Madame Leclerc looked at him for a long moment, as if deciding whether her professional pride was more offended by the timeline or appeased by the budget, then she turned to her assistants, issued a series of instructions at a pace that suggested the decision had been made, and began laying out fabric samples on the chaise.

“The ivory is an option,” she said, holding up a length of silk that caught the afternoon light with the particular quality of something very expensive. “Or there is a white with a silver thread—very fine, very delicate, appropriate for a winter duchess.” She paused. “Which does she prefer?”

Alexander looked at the fabric samples and thought about Lady Frances Pembroke sitting across from him in her sister’s drawing room, with her spine very straight and her eyes bright.

“Both,” he said. “Make dresses with both and let her choose.”

Madame Leclerc turned to look at him.

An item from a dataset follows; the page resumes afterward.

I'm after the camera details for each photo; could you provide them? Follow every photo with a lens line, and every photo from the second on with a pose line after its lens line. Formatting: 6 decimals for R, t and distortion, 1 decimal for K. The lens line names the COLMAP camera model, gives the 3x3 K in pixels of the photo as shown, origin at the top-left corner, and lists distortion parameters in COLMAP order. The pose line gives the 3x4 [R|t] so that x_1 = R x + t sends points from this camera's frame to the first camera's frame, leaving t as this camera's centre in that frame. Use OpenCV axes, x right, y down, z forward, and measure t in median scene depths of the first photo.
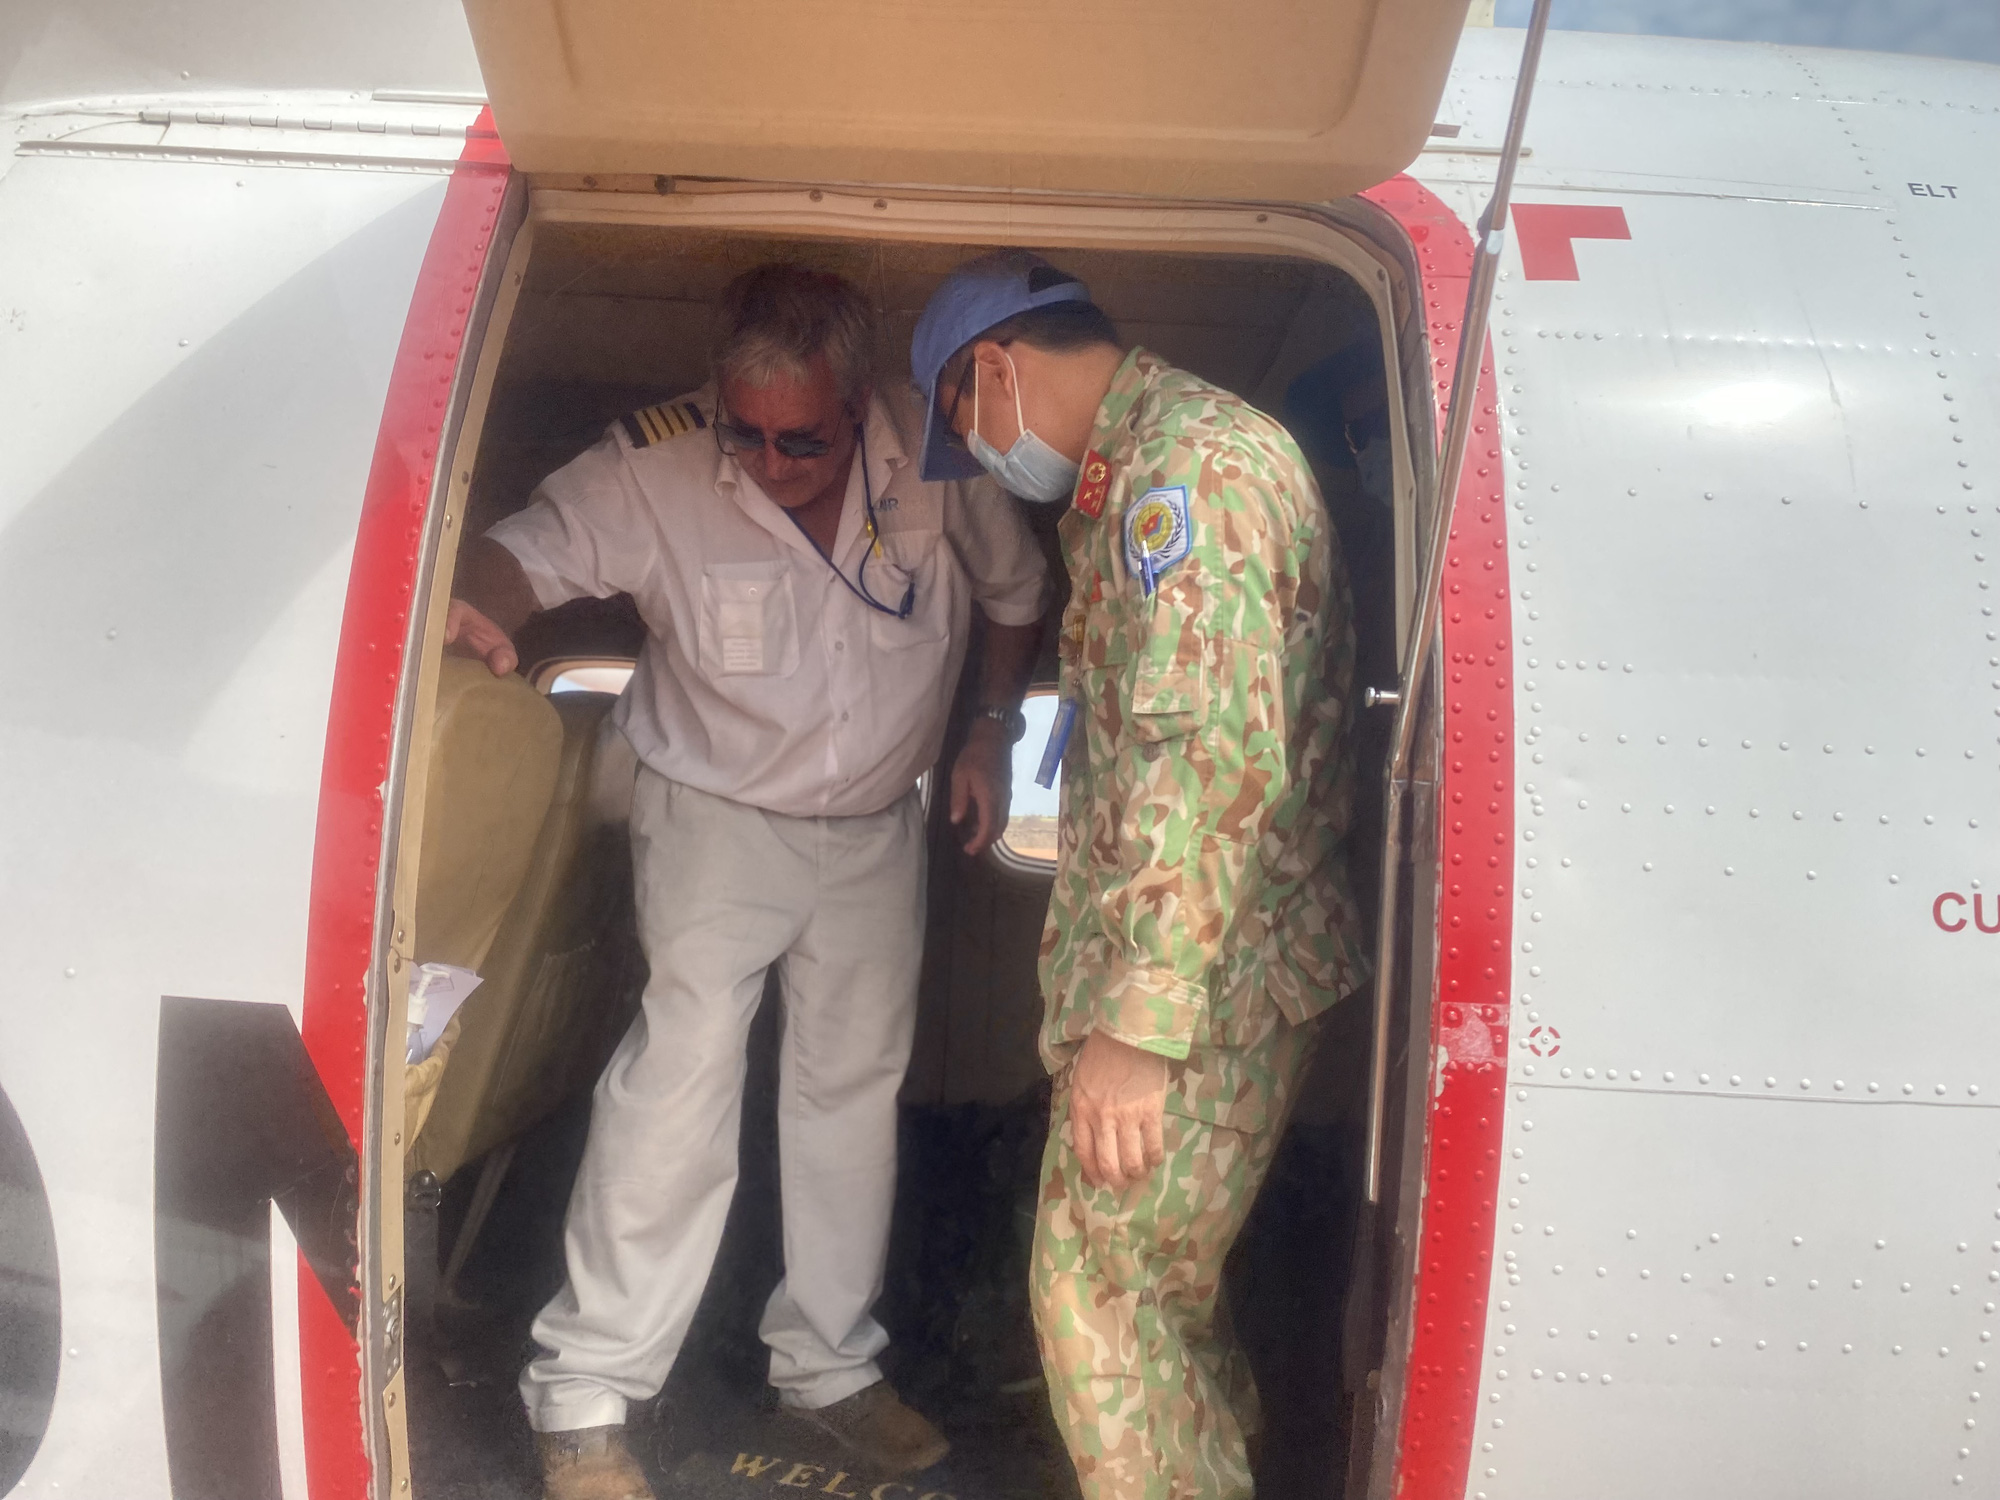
lens RADIAL K [[1384.0, 0, 1000.0], [0, 1384.0, 750.0], [0, 0, 1]] dist [-0.004355, -0.004106]
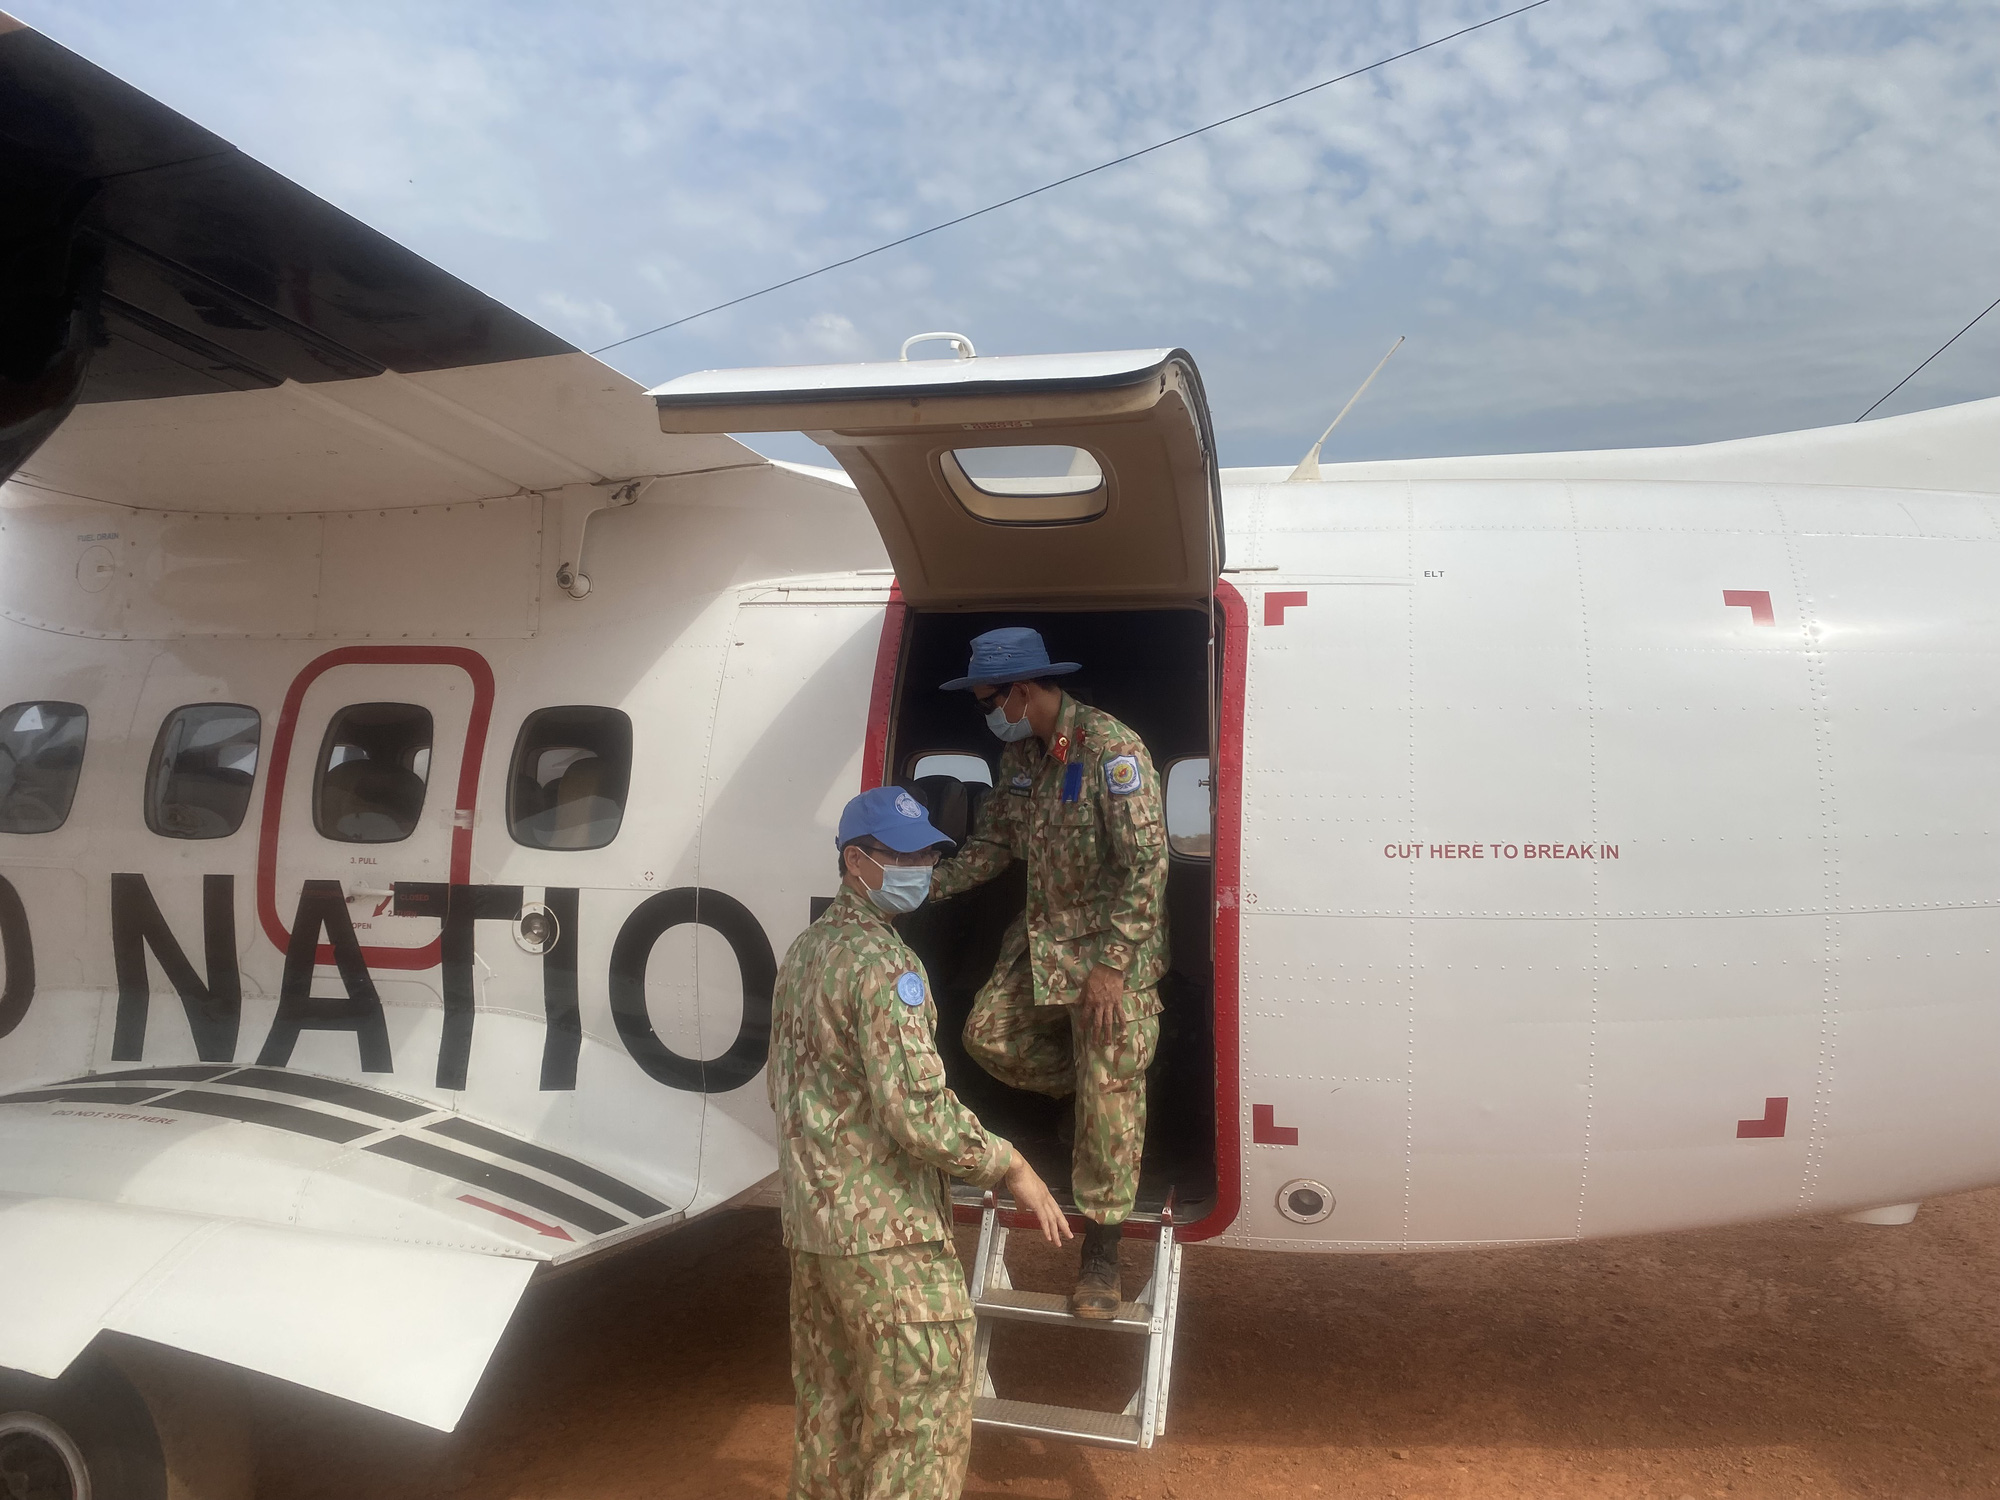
lens RADIAL K [[1384.0, 0, 1000.0], [0, 1384.0, 750.0], [0, 0, 1]] dist [-0.004355, -0.004106]
pose [[0.967456, -0.046513, -0.248729, 0.510999], [0.039211, 0.998644, -0.034235, -0.022849], [0.249985, 0.023367, 0.967968, -1.656561]]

Something in her expression had shifted, not warmth exactly—she did not appear to be a woman who trafficked heavily in warmth—but something that was a degree or two less brisk than it had been.

“You are providing the dress yourself,” she said. “Without consulting her.”

“She will have the final choice,” Alexander said. “I am simply ensuring that the choices are worth having.”

Madame Leclerc looked at him for another moment then she said something to her assistant in French, and this time Alexander was quite certain he caught the word bien which he took as a professional endorsement and moved on.

By five o’clock, the solicitor had been, the legal papers were underway, and the letter to the Archbishop’s office had been dispatched by hand. The household had been notified. The letter to Wiltshire was on its way.

Alexander sat in his study with a glass of brandy he had not poured for pleasure and looked at the list of things that had been accomplished today and the list of things that still remained.

He was in control but felt uneasy. And that was a very unusual thing.